Through this patient experience and the sequelae of events that lead to the identification of facial palsy, we highlight that both the knowledge of uncommon associations such as the one seen in our patient and vigilance are good and necessary attributes for the audiology fraternity to provide hearing health care as well as other obligatory recommendations. Timely audiology, speech, language, and swallow intervention can drastically improve the quality of life. We strongly recommend that follow-up BC BERA evaluations be included in the standard protocol in case of asymmetry in the hearing of infants with bilateral aural atresia. We also urge the professionals to include mandatory checks for facial nerve anomalies and referral for feeding assessments as a default practice in clients/ infants with aural atresia.
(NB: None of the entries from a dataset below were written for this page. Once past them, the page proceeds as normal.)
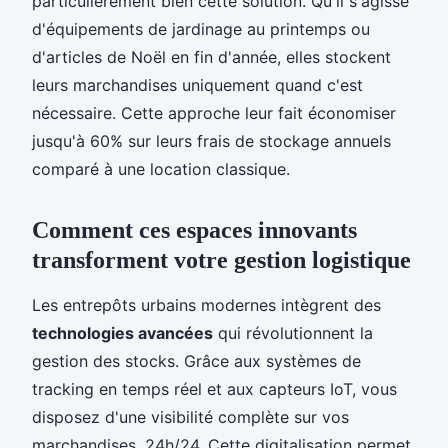
particulièrement bien cette solution. Qu'il s'agisse
d'équipements de jardinage au printemps ou
d'articles de Noël en fin d'année, elles stockent
leurs marchandises uniquement quand c'est
nécessaire. Cette approche leur fait économiser
jusqu'à 60% sur leurs frais de stockage annuels
comparé à une location classique.
Comment ces espaces innovants
transforment votre gestion logistique
Les entrepôts urbains modernes intègrent des
technologies avancées
qui révolutionnent la
gestion des stocks. Grâce aux systèmes de
tracking en temps réel et aux capteurs IoT, vous
disposez d'une visibilité complète sur vos
marchandises, 24h/24. Cette digitalisation permet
Providing pointers to document such observations in case history and taking time for visual inspection may help in directing the audiologist to possible referrals that may be necessary. The test battery for assessing infants or children with external ear anomalies must be an all-inclusive meticulous system capable of addressing the inconspicuous presentations that may otherwise be missed out.

To conclude, although patient-centered care in audiology has garnered immense attention over the past few years, vigilance in practice has hardly ever been discussed despite being an essential component of patient-centered care. An audiologist’s role in instances such as our client may also warrant services beyond restoring audition, i.e., acting as a window to other services for concerns, especially those unstated such as in our client. With this report, we believe alongside introducing the fraternity to a new likelihood of features that can be seen in aural atresia, that we have also established the value of vigilance as a critical skill in hearing health care.